Franz Kafka, « Le château », Œuvres complètes (1), Gallimard, p. 506.
À la devanture du magasin de fournitures médicales aussi, tout étincelait. Les pinces argentées scintillaient, les gants en caoutchouc reluisaient, les tables d’opération pliantes miroitaient, et l’écorché exhibait aux regards son crâne ouvert, ses yeux de verre bleu et rouge, son cœur plein de sang, tout l’intérieur de son corps éventré, les circonvolutions des boyaux, le foie brun, la bile verte. Jamais encore ils n’avaient osé regarder. Mais à présent ils regardaient. C’était affreux, pourtant c’était intéressant.

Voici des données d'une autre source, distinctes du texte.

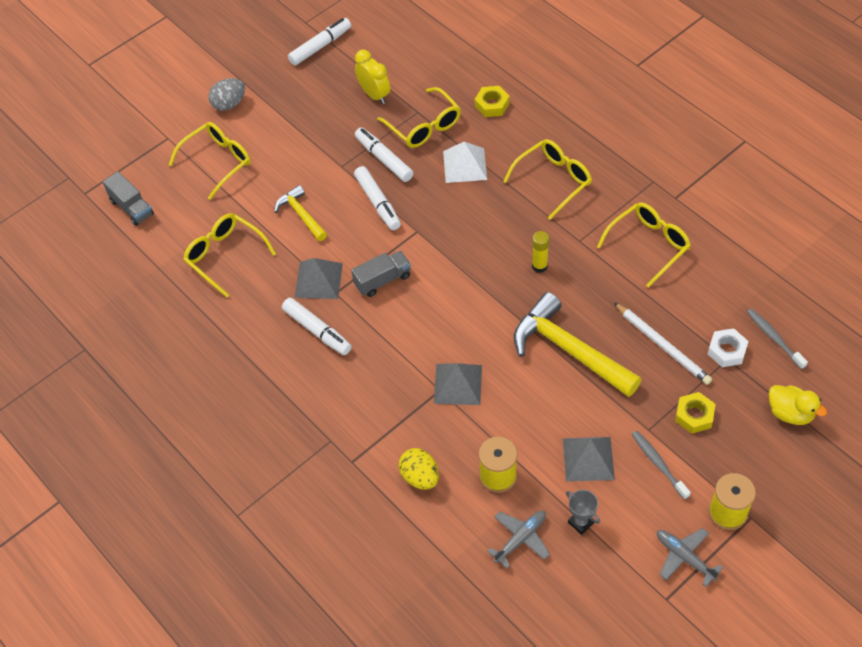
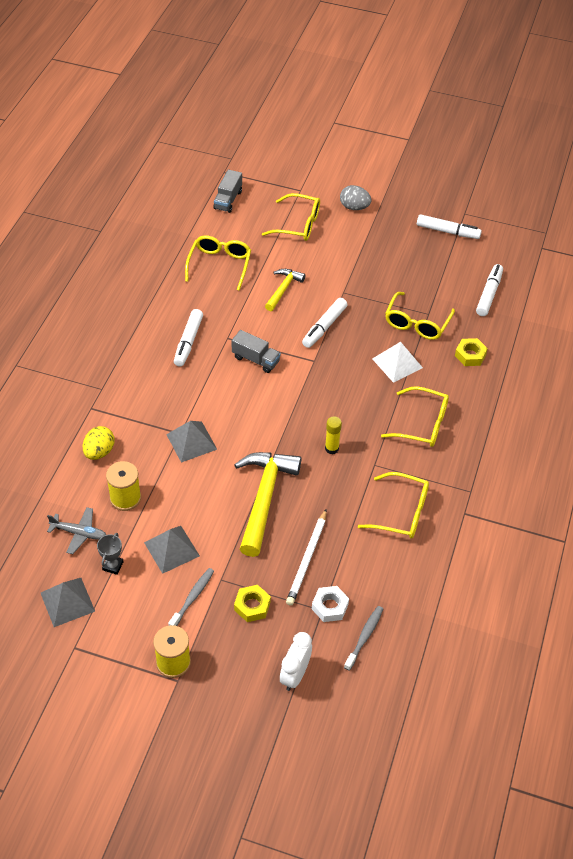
camera: 55 degrees right, 5 degrees down
(318, 280) = (232, 323): grey pyramid -> grey pyramid (67, 601)
(374, 95) = (425, 282): yellow clock -> none
(384, 159) = (368, 313): white marker -> white marker (489, 294)
(684, 557) = (117, 646): grey plane -> none
(790, 413) = (295, 675): yellow duck -> white clock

Et quant aux autres étalages, ô combien chacun d’eux séduisait, combien tous étaient autant de messages, autant de promesses. Faites votre choix, je vous en prie, la vie elle-même offre ses biens, à vous d’acheter. Fini les vieilleries, les choses usagées, voici le neuf, les marchandises nouvelles, les porte-monnaie en soie, les mouchoirs, voici, disposées avec le meilleur goût, les piles de velours, de tissus pour robes, voici les parfums, aux flacons entourés de soieries, les cannes, les pipes, les fume-cigarettes à bout doré, les savoureux cigares.

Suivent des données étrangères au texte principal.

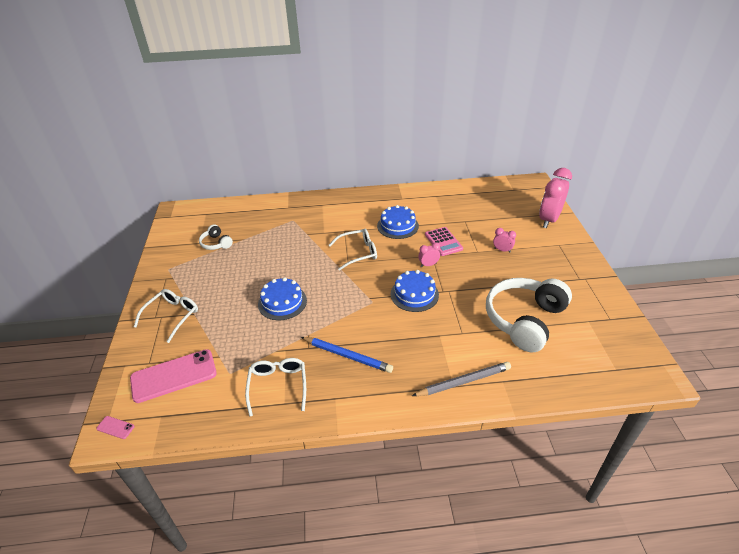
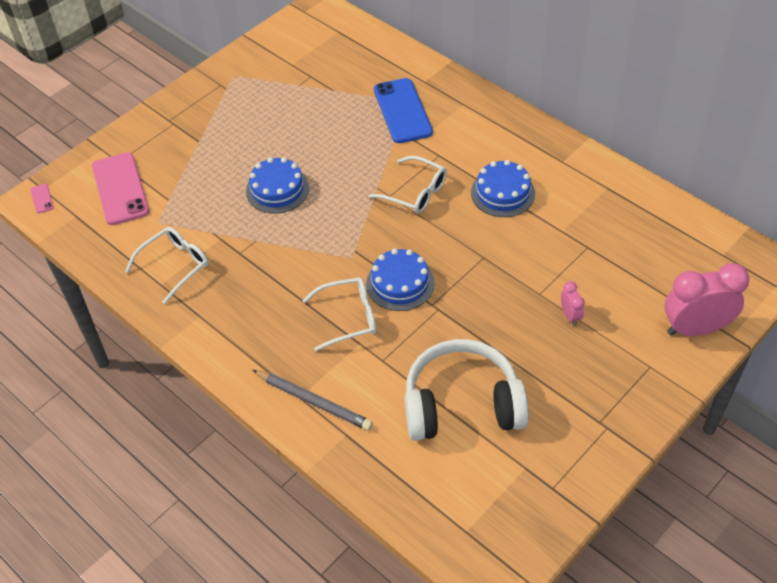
camera: 50 degrees right, 10 degrees up
(172, 316) = (181, 130): white glasses -> white glasses (348, 318)
(174, 376) = (120, 189): pink phone -> pink phone turned 45 degrees clockwise
(216, 243) = (304, 77): white headphones -> none
(296, 225) = (402, 111): none -> blue phone
(347, 356) = (258, 289): blue pencil -> none
(428, 265) = (463, 264): pink clock -> none
(443, 242) = (521, 252): pink calculator -> none

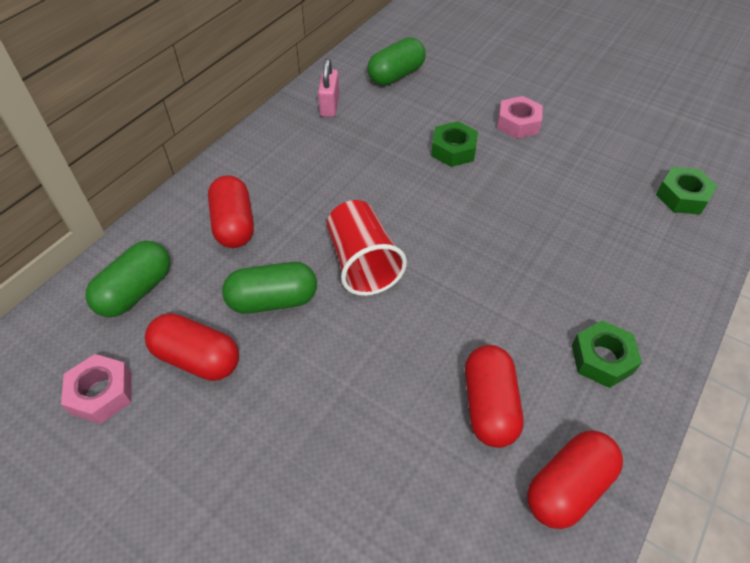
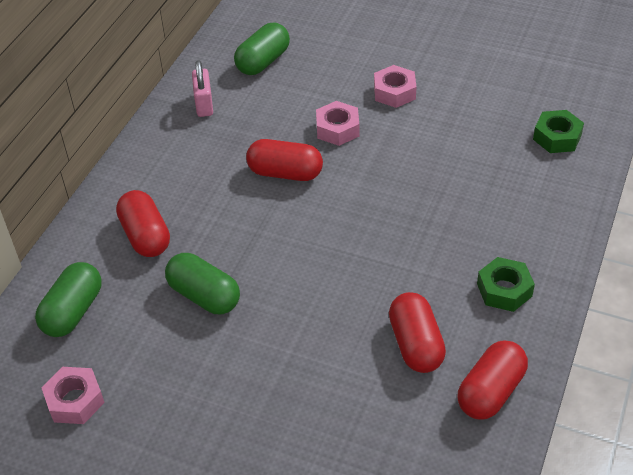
camera: 10 degrees left, 5 degrees down
(197, 358) = (151, 356): red capsule -> red capsule (285, 173)
(273, 300) = (204, 296): green capsule -> green capsule turned 60 degrees clockwise
(362, 263) = (277, 249): red cup -> none
(453, 150) = (337, 129): green nut -> pink nut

Dezsö Kosztolányi, Alouette, Viviane Hamy, p. 70.
Quand un jour tu te retrouveras devant la mort sur un lit d’hôpital, ce sera aussi du présent.
Jean-Pierre Georges, « Jamais mieux (3) », « Théodore Balmoral » n° 71, printemps-été 2013, p. 115.

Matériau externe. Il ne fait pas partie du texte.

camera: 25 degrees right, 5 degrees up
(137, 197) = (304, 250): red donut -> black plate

Un soleil plus oblique, un peu pâli, mais plein de bénignité, dore sans plus les chauffer les petites avenues presque vides ; un sentiment restitué et presque cristallin de l’espace, dès qu’on sort, emplit les poumons : on dirait que chacun se déplace moins vite et avec moins de bruit, comme s’il marchait sur la pointe des pieds, dans les rues alenties de ce village de nouveau au bois dormant. La population a brusquement vieilli en même temps que la saison : plus de cris d’enfants, mais çà et là des femmes aux cheveux blancs, figées comme des statues et jusque là invisibles, que le reflux découvre et qui prennent le soleil, enveloppées de couvertures, sur les perrons et les balcons. Tout semble, maisons et gens, flotter désoccupé dans l’espace agrandi, avec cette allure engourdie et absente des groupes attardés qui regardent un coucher de soleil.
Julien Gracq, Lettrines (II), José Corti, p. 185.
Combien de livres morts pour moi… Même parmi les plus grands, même ceux de nos chers auteurs, Balzac, je connais par cœur ta chanson, Hugo, je n’ai plus assez d’entrain pour te rejoindre au sommet de ton emphase, Kafka, mon âme ne saurait se tordre davantage, Proust, je suis fatigué de tes subtiles investigations, Céline, j’ai pour toi la camisole de ma lassitude… Les œuvres sont éternelles, mais le lecteur prend de l’âge. Car, évidemment, c’est bien moi plutôt qui suis déjà mort pour elles.